National Industrial Credit (NIC) Bank, considered to be a second tier bank within Kenya’s banking industry is set to enter the Rwandan market - a move that will increase competition within the country’s banking industry.

Monday, March 07, 2011
KCB became the first Kenyan bank to enter Rwanda market. NIC will soon open operation in Rwanda (File Photo)

National Industrial Credit (NIC) Bank, considered to be a second tier bank within Kenya’s banking industry is set to enter the Rwandan market - a move that will increase competition within the country’s banking industry.

NIC says that its decision to invest in Rwanda is premised on the country’s favourable investment regime that runs in tandem with the bank’s growth strategy that seeks to exploit opportunities emerging from the common market.

Ranked 163, last year, of Africa’s top 200 banks, according to Africa Report magazine, NIC boasts of assets worth $860m with deposits of $700m as at September 2010.

In 2009 NIC opened shop in Tanzania through a buyout and buoyed by its success in Tanzania, it is now looking at opportunities in Uganda and Rwanda during the course of this year.

"All the bank’s subsidiaries were profitable in 2010. In particular, the bank’s maiden foreign acquisition NIC Bank Tanzania recorded a significant turnaround in performance,” the Bank’s Managing Director, James Macharia said.

NIC’s pre-tax profit rose by 71 percent to $31.75m in 2010, largely on account of a rebound in economic growth on Kenya’s economy, the bank’s officials said during a recent press briefing.

It said that it is seriously considering a more prominent foothold in the larger EAC market to cut its reliance on the Kenyan market, which generated over 80 percent of its revenues last year.

"We are now seeing the fruits of diversification having started as a one-product instalment credit company in 1959 to the current offering of a wide range of financial services, both corporate and retail, as a fully fledged commercial bank,” Macharia said, adding that; "We are scanning for M&As (mergers and acquisitions) opportunities with focus on finding a bank whose strategy fits in ours as we did in Tanzania, but if we fail we will go green field in one of the cases.”

Sources within the National Bank of Rwanda who wished not to be named, however intimated to Business Times that green field  operations is the most preferred mode for issuing new banking licenses for new entrants such as NIC due to high buyout costs  arising out of traditional M&A deals in Rwanda.

Competition amongst licensed commercial banks in Rwanda is expected to move a notch higher with the entry of another Kenyan banking brand, Equity Bank, which is scheduled to start operations by end of the first quarter of 2011.

Equity Bank’s entry is anticipated to boost Rwanda’s Small and Medium Enterprises (SMEs) that are currently struggling to access financing from the existing commercial banks.
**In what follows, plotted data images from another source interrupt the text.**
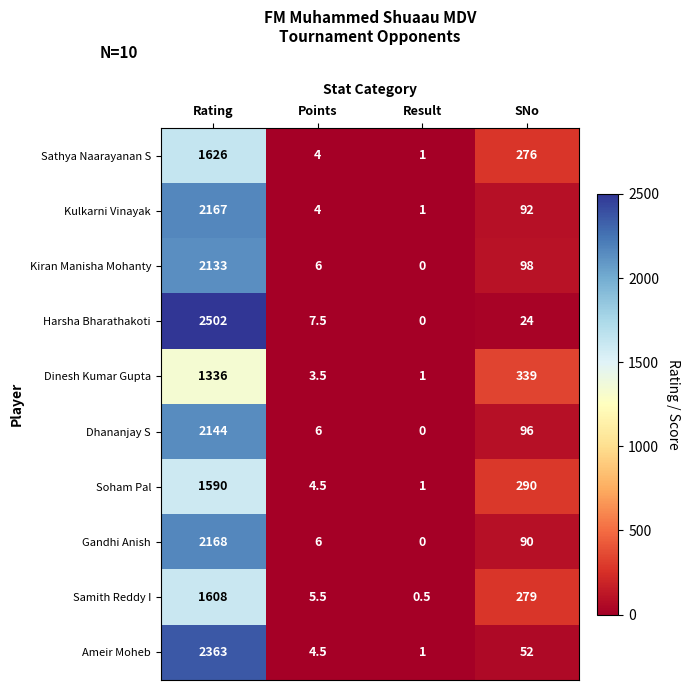

Between Rating and Points, which series saw the biggest shift?

Harsha Bharathakoti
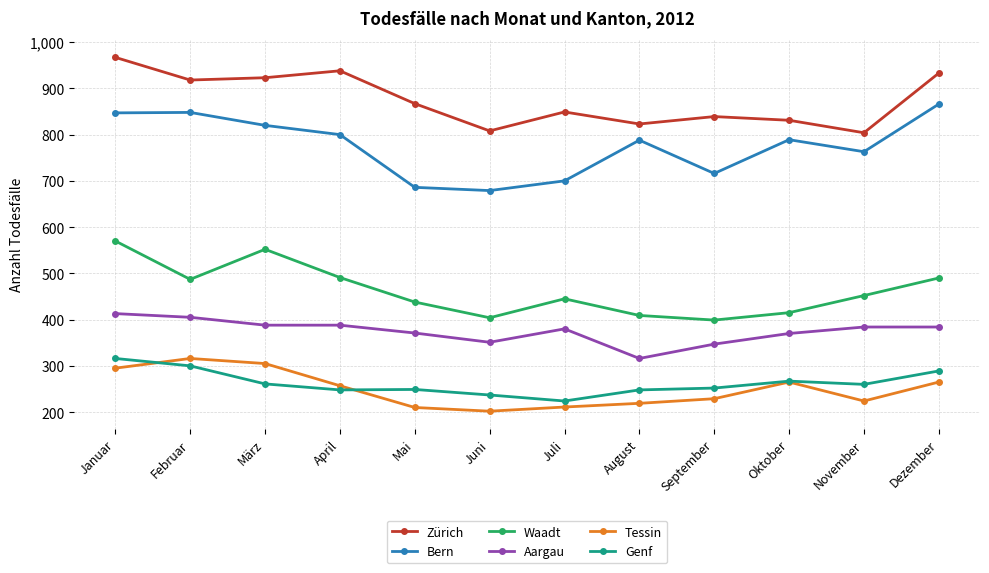

What is the maximum value shown in the chart?

967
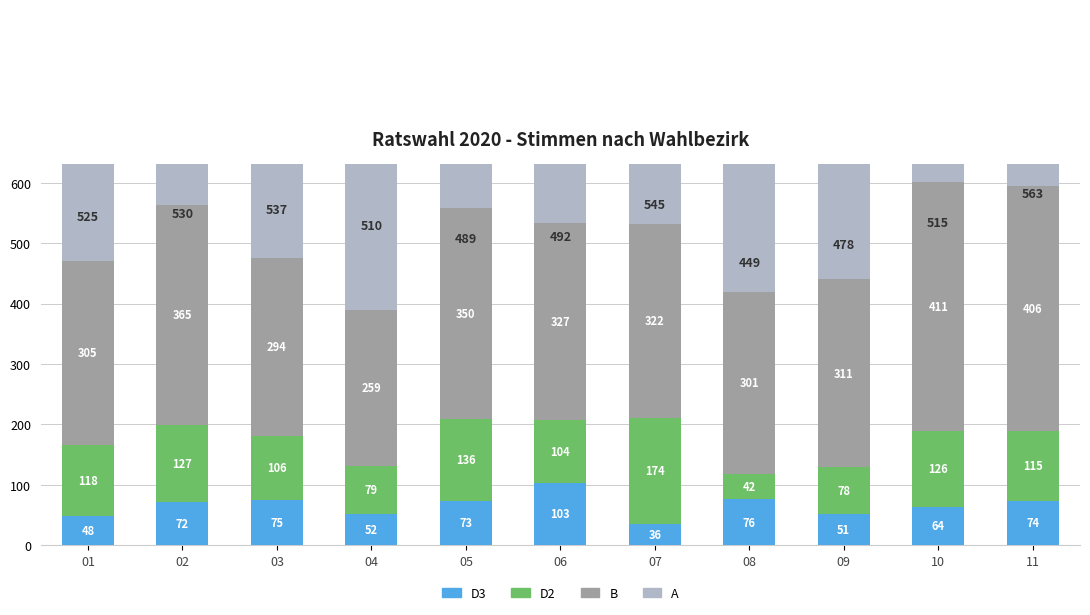

What is the value of the A bar at the 3rd from the left?

537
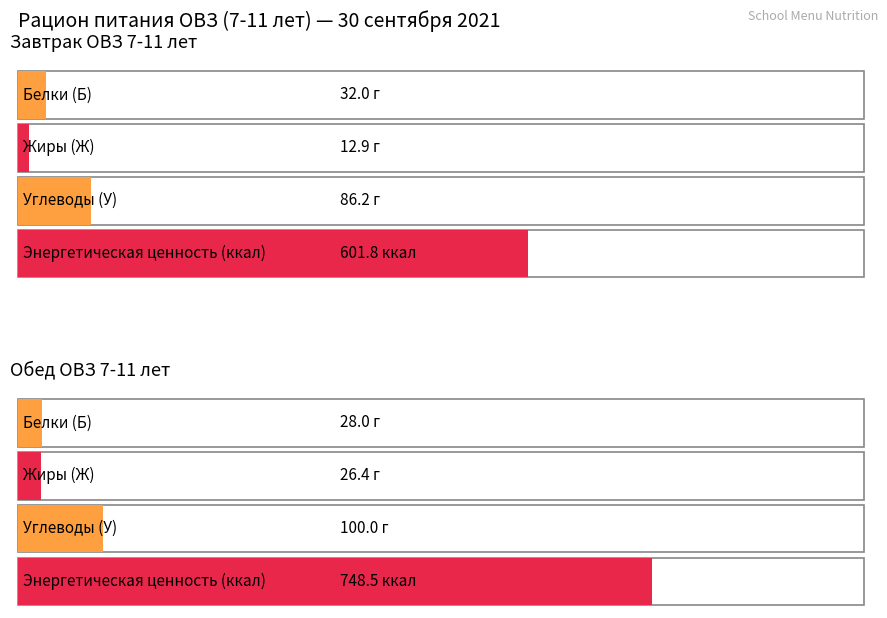

What is the sum of the Белки (Б) values at Обед ОВЗ 7-11 лет and Завтрак ОВЗ 7-11 лет?

60.0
Analysts contend that Rwandan policy makers consider the SMEs as one of the key value drivers of actualizlng the country’s ambitious transformation agenda.

"We have been processing Equity’s application and it is almost complete. "I do expect their operations in Rwanda to put  a lot of pressure in the banking system because such pressure will ultimately increase competition,” central bank Governor, François Kanimba said at the launch of the Monetary Policy and Financial Stability statement recently.

In the last 4 years Rwanda’s financial system has been undergoing a major overhaul following key policy moves meant to place a  high priority on financial sector development.

Such policy moves are seen as an integral element in Rwanda’s long-term plan to transform itself into a middle-income country and more so to boost its bid of being an economic, trade and communications hub.

Consequently various banking brands from the African continent have gained entry in the local banking industry. The new policies instituted have thus brought the number of licensed players to 9 prior to Equity’s entry.